> [Exercise] The line containing "comprehensible, shedding light", and every line after it to the end of the listing, should be repeated exactly; the pictures should not.

Exercise materials Start Marker

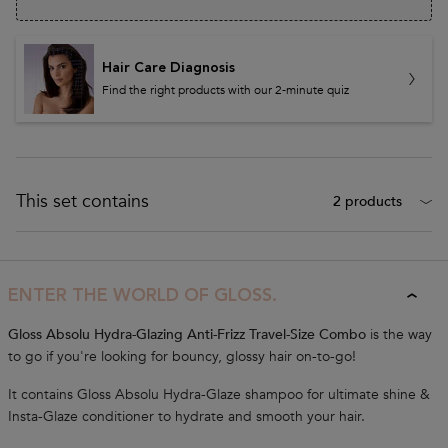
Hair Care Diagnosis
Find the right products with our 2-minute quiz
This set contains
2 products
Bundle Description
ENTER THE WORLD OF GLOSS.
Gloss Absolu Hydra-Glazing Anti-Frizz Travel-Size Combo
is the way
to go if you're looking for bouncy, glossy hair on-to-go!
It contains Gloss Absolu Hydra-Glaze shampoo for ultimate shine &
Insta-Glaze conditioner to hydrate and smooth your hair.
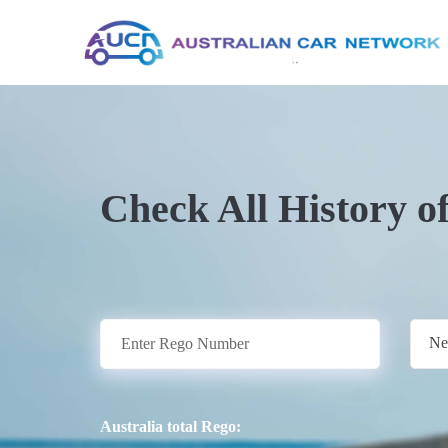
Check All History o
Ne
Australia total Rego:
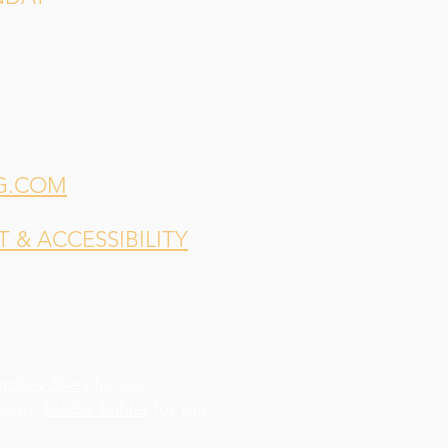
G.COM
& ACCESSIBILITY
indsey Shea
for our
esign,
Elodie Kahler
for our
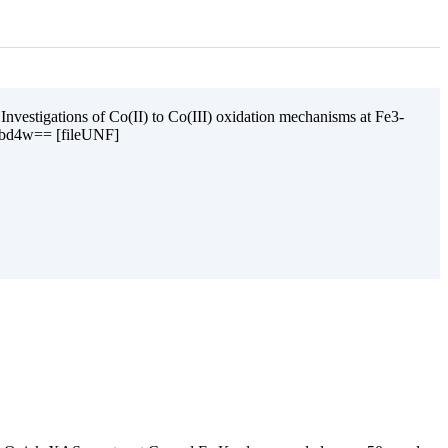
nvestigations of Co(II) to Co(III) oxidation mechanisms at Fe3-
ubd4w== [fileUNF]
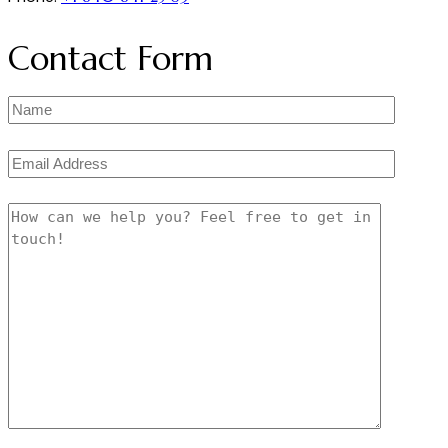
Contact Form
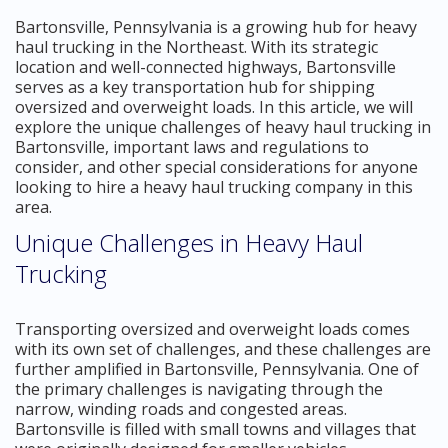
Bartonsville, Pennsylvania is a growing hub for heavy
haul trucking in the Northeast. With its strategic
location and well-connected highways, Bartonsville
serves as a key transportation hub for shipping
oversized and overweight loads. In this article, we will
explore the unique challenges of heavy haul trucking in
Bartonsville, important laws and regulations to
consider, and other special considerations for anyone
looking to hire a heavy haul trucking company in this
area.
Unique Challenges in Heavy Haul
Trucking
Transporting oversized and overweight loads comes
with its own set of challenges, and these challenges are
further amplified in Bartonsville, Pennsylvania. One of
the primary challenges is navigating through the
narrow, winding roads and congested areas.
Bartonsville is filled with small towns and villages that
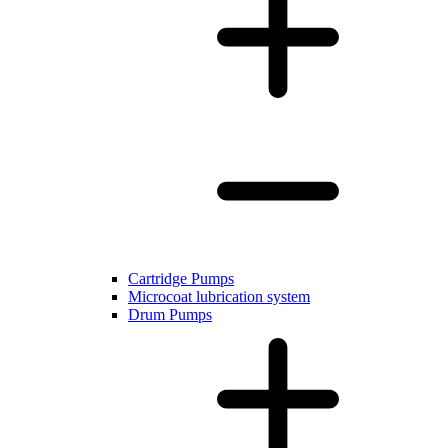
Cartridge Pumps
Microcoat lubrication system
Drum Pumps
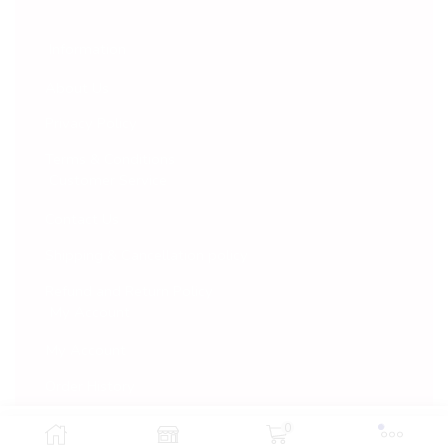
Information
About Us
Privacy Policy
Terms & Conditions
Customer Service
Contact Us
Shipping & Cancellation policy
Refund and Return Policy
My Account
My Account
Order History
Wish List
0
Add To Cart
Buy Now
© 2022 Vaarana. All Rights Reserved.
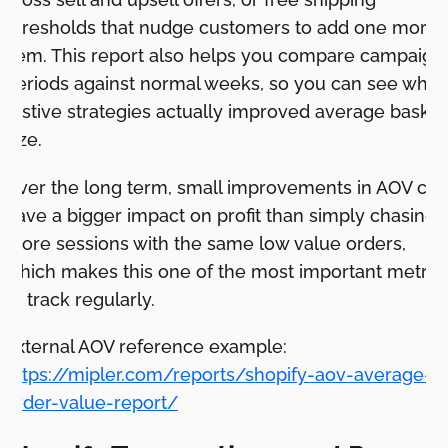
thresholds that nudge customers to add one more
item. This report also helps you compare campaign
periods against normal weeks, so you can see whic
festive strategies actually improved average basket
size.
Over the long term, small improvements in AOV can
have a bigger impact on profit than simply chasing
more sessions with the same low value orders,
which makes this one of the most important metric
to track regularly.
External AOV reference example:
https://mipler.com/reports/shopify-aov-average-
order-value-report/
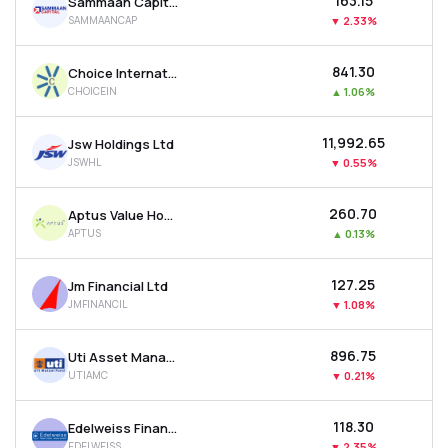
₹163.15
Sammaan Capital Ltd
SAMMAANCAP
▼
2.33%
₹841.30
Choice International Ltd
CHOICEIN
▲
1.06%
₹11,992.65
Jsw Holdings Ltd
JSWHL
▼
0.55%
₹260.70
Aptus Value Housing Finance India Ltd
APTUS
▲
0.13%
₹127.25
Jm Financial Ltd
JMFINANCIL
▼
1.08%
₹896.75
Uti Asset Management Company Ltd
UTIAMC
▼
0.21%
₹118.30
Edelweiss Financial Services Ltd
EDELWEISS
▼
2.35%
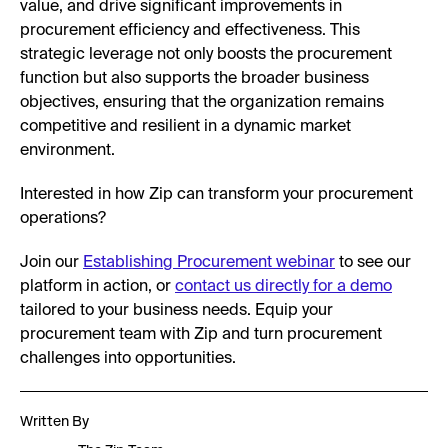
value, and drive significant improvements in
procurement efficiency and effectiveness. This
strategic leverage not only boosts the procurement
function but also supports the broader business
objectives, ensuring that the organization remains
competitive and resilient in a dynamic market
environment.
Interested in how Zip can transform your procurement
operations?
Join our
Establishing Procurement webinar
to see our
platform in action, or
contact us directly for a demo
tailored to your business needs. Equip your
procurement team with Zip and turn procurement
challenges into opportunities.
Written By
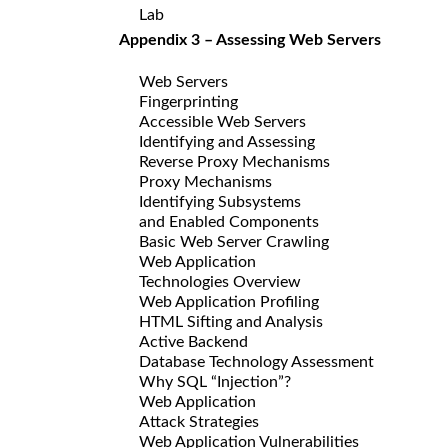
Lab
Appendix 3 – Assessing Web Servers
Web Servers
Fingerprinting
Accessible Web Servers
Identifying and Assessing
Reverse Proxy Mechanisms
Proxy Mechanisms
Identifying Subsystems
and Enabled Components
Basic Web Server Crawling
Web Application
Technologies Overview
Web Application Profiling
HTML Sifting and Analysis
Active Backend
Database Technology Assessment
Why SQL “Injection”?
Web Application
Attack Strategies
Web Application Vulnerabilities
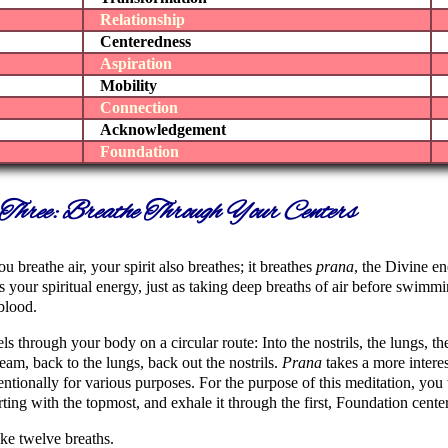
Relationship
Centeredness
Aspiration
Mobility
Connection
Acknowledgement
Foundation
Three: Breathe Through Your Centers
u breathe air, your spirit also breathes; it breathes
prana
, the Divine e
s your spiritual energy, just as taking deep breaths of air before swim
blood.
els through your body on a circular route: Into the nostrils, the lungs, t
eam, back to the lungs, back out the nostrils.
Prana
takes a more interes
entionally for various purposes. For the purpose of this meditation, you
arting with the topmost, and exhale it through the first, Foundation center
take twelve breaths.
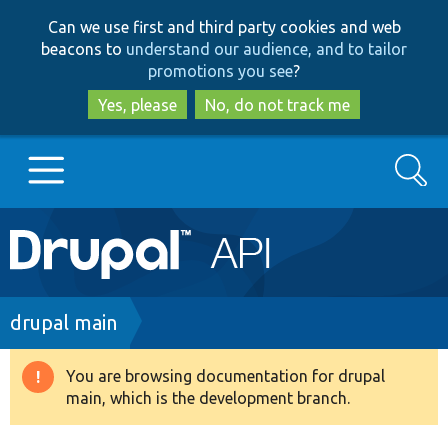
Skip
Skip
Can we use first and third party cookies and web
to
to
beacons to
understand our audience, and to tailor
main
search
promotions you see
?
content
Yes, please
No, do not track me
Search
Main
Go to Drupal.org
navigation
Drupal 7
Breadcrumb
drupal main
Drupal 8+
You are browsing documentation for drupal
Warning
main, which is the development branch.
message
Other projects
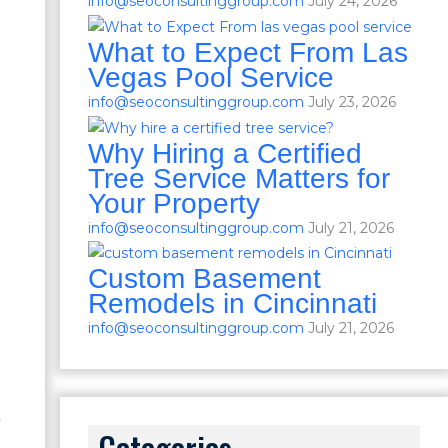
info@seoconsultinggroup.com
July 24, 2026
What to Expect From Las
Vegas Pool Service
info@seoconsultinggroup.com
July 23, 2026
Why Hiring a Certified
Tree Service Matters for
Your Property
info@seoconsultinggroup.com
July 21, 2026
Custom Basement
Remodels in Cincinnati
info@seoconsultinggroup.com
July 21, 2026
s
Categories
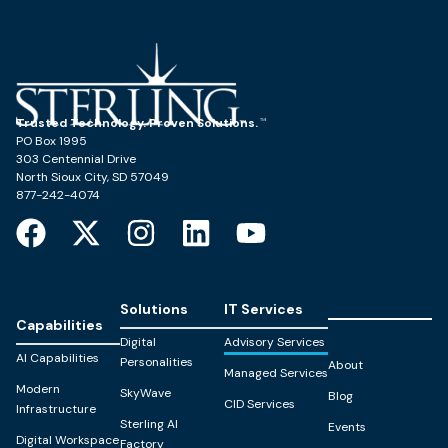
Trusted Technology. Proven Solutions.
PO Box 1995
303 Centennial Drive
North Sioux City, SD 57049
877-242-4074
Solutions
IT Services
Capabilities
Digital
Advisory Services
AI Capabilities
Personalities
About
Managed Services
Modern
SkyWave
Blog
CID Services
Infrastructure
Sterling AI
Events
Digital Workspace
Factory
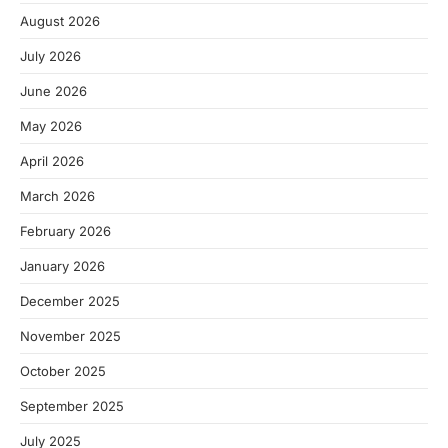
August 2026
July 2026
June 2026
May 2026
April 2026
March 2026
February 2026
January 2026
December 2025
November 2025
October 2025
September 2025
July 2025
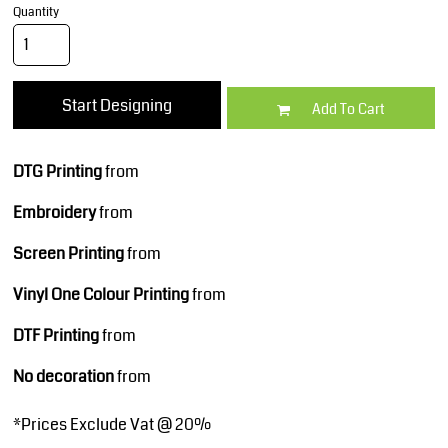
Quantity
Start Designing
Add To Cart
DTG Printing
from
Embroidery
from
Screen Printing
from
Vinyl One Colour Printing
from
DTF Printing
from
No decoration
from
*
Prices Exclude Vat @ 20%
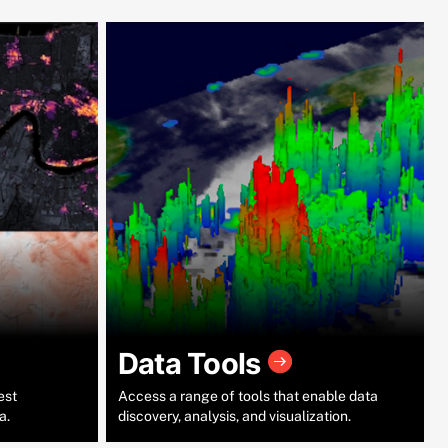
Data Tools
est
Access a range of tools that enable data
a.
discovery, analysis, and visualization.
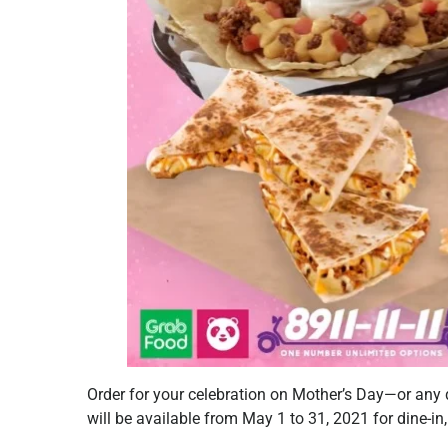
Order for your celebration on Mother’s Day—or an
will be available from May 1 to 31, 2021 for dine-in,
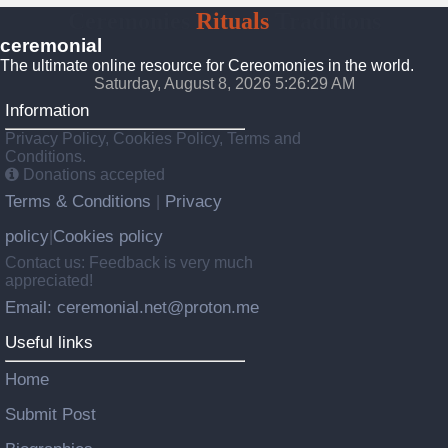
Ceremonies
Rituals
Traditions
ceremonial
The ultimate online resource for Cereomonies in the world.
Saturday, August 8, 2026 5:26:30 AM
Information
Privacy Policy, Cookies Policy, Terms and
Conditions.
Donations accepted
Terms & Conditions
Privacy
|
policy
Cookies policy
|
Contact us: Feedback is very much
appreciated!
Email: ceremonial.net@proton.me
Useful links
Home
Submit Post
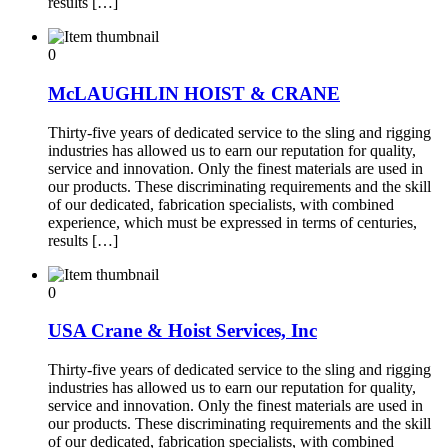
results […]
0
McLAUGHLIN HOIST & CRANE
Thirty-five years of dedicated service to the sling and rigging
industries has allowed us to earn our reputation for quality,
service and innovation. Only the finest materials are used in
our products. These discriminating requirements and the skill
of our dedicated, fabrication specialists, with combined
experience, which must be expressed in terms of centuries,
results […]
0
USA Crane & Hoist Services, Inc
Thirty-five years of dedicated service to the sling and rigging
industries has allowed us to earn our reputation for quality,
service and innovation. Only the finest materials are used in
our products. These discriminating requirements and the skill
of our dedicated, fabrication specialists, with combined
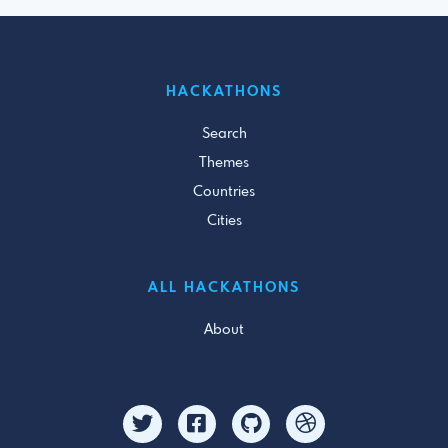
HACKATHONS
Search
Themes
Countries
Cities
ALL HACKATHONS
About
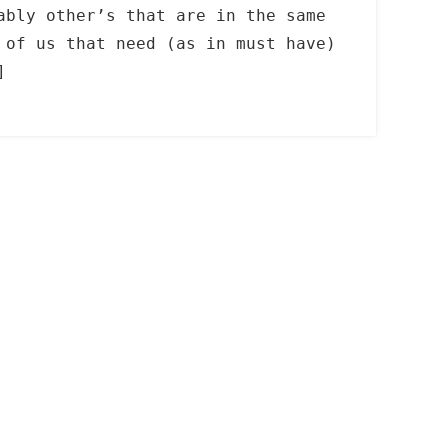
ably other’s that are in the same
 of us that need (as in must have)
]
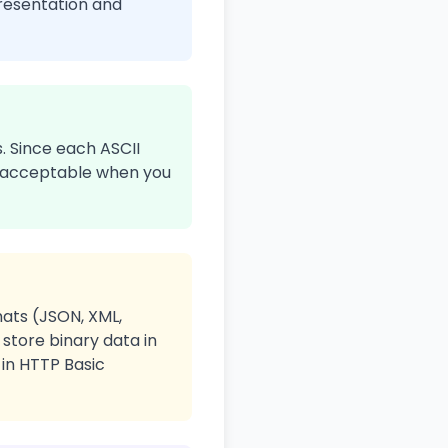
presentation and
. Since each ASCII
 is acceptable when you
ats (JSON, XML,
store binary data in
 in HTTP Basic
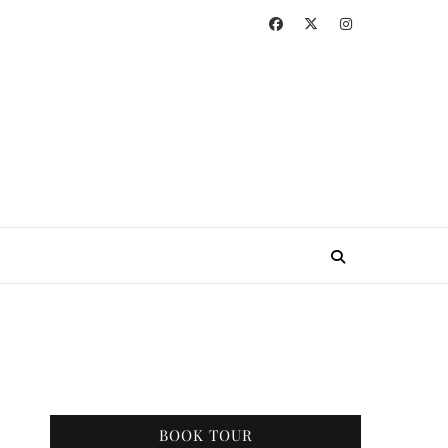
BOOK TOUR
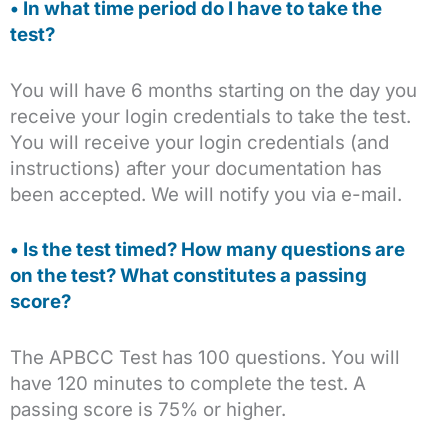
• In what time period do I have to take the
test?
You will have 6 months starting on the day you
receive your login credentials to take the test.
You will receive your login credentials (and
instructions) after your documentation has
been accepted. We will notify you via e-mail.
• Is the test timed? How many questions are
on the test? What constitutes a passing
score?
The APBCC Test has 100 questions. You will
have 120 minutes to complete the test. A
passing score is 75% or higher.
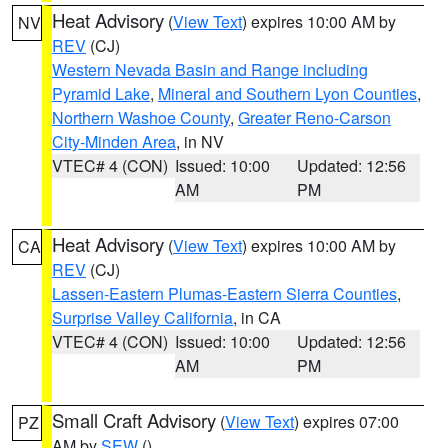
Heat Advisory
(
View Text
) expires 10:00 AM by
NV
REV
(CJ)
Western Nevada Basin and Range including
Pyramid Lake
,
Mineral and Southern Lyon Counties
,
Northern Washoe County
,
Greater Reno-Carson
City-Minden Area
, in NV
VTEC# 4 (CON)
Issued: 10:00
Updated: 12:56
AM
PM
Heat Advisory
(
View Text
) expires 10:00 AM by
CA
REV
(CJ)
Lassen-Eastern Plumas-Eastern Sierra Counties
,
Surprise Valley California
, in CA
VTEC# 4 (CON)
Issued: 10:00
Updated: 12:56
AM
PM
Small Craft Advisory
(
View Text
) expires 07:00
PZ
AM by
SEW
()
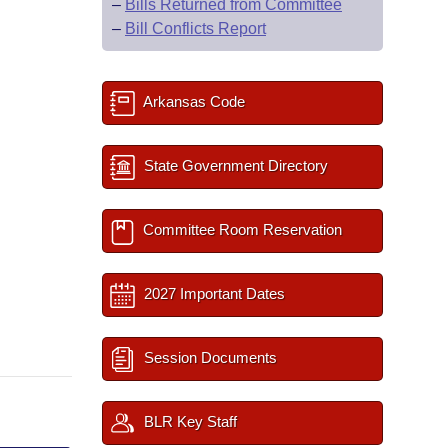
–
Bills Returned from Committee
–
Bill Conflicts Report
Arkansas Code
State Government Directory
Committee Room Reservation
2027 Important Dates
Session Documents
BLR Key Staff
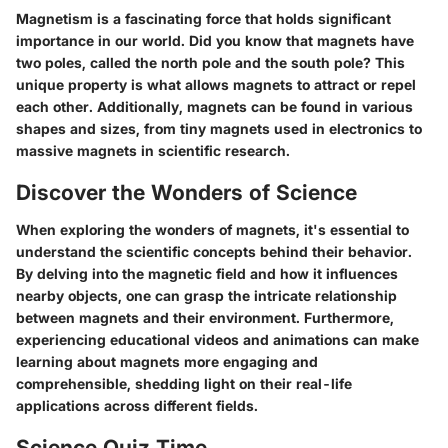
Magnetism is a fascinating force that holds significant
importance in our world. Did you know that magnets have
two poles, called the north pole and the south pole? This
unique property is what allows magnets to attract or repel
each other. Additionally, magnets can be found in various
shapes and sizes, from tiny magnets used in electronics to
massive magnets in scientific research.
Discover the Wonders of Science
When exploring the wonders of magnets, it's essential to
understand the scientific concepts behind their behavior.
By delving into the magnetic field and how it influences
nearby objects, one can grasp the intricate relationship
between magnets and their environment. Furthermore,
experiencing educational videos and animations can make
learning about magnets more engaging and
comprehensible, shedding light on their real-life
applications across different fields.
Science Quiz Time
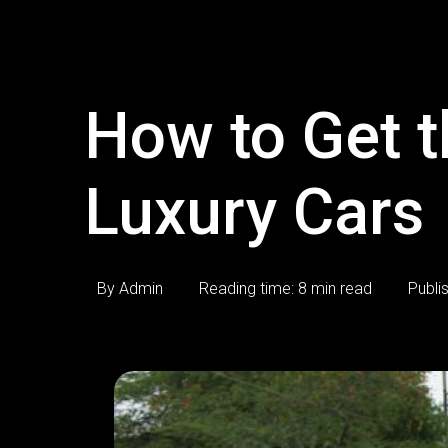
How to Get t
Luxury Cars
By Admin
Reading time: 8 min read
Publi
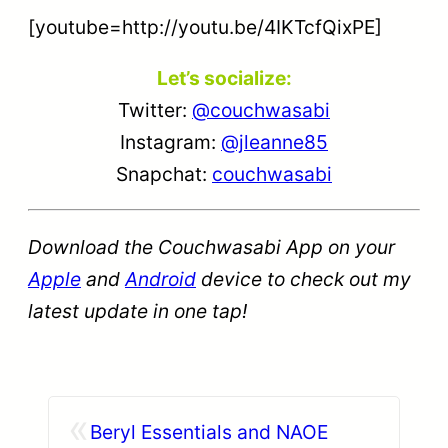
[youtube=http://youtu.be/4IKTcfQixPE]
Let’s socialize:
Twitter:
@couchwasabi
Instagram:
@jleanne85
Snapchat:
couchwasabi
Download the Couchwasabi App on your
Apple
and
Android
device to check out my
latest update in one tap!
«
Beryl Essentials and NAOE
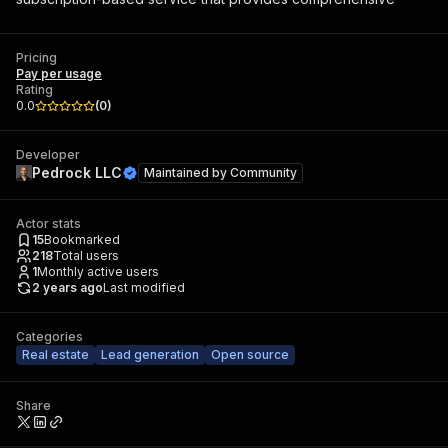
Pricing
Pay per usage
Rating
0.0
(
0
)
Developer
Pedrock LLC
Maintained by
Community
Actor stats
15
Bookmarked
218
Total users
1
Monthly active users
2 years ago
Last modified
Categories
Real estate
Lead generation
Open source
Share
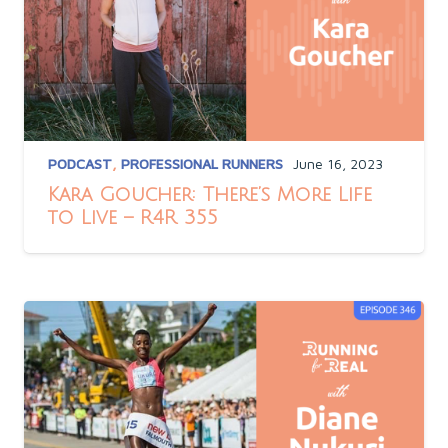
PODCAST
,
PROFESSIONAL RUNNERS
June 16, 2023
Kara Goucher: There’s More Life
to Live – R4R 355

Exercise materials End Marker

> [Result for this exercise]
comprehensible, shedding light on their real-life
applications across different fields.
Science Quiz Time
How to Get t
Luxury Cars
By Admin
Reading time: 8 min read
Publi
[youtube=http://youtu.be/4IKTcfQixPE]
Let’s socialize:
Twitter:
@couchwasabi
Instagram:
@jleanne85
Snapchat:
couchwasabi
Download the Couchwasabi App on your
Apple
and
Android
device to check out my
latest update in one tap!
«
Beryl Essentials and NAOE
Pricing
Pay per usage
Rating
0.0
(
0
)
Developer
Pedrock LLC
Maintained by
Community
Actor stats
15
Bookmarked
218
Total users
1
Monthly active users
2 years ago
Last modified
Categories
Real estate
Lead generation
Open source
Share
PODCAST
,
PROFESSIONAL RUNNERS
June 16, 2023
Kara Goucher: There’s More Life
to Live – R4R 355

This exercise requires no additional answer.